Une œuvre sera médiocre par manque de savoir-faire ou par manque d’originalité. Le savoir-faire se travaille, dans une certaine mesure. L’originalité est un mur que l’on franchit ou non. Le photographe peut parfaire sa technique, mais aura toujours l’angoisse que ses clichés soient « clichés ».

Au sujet de la peinture de Bacon, Deleuze introduit la notion de cliché dans le passage suivant :

C’est une erreur de croire que le peintre est devant une surface blanche. La croyance figurative découle de cette erreur : en effet, si le peintre était devant une surface blanche, il pourrait y reproduire un objet extérieur fonctionnant comme modèle. Mais il n’en est pas ainsi. Le peintre a beaucoup de choses dans la tête, ou autour de lui, ou dans l’atelier. Or tout ce qu’il a dans la tête ou autour de lui est déjà dans la toile, plus ou moins virtuellement, plus ou moins actuellement, avant qu’il commence son travail. Tout cela est présent sur la toile, à titre d’images, actuelles ou virtuelles. Si bien que le peintre n’a pas à remplir une surface blanche, il aurait plutôt à vider, désencombrer, nettoyer. Il ne peint donc pas pour reproduire sur la toile un objet fonctionnant comme modèle, il peint sur des images déjà là, pour produire une toile dont le fonctionnement va renverser les rapports du modèle et de la copie. Bref, ce qu’il faut définir, ce sont toutes ces “ données ” qui sont sur la toile avant que le travail du peintre commence. Et parmi ces données, lesquelles sont un obstacle, lesquelles une aide, ou même les effets d’un travail préparatoire.

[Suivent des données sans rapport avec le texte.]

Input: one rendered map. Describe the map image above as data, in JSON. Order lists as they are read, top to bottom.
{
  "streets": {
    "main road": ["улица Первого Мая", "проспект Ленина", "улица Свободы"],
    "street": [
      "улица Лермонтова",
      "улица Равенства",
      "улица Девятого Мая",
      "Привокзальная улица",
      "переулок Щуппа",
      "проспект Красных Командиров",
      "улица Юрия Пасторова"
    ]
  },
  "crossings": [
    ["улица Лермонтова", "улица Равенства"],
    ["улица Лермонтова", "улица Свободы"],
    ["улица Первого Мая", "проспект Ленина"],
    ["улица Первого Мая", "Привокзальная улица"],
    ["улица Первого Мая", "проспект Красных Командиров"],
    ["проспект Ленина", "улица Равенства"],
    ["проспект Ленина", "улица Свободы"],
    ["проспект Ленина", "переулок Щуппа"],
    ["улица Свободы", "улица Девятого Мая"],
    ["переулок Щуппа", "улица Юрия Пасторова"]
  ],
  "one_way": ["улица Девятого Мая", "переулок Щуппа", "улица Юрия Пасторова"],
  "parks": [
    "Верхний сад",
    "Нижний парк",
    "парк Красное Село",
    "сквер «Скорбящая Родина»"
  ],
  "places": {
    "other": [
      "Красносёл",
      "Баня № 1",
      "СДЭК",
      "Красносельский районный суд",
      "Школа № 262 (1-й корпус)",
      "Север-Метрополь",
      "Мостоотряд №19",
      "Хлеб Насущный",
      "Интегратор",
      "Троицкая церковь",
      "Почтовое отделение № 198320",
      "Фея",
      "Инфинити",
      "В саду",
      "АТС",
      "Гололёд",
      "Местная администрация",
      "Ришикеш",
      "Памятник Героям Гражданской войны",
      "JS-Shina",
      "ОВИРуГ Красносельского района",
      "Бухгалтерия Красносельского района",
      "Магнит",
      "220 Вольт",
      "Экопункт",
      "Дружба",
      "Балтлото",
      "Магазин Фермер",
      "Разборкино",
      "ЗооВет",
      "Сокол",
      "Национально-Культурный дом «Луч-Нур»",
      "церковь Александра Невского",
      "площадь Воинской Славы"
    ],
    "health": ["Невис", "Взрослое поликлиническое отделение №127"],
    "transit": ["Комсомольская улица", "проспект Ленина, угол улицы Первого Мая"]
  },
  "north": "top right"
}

En premier lieu, il y a des données figuratives. La figuration existe, c’est un fait, elle est même préalable à la peinture. Nous sommes assiégés de photos qui sont des illustrations, de journaux qui sont des narrations, d’images-cinéma, d’images-télé. Il y a des clichés psychiques autant que physiques, perceptions toutes faites, souvenirs, fantasmes. Il y a là une expérience très importante pour le peintre : toute une catégorie de choses qu’on peut appeler “ clichés ” occupe déjà la toile, avant le commencement. C’est dramatique. Il semble que Cézanne ait effectivement traversé au plus haut point cette expérience dramatique : il y a toujours déjà des clichés sur la toile, et si le peintre se contente de transformer le cliché, de le déformer ou de le malmener, de le triturer dans tous les sens, c’est encore une réaction trop intellectuelle, trop abstraite, qui laisse le cliché renaître de ses cendres, qui laisse encore le peintre dans l’élément du cliché, ou qui ne lui donne pas d’autre consolation que la parodie.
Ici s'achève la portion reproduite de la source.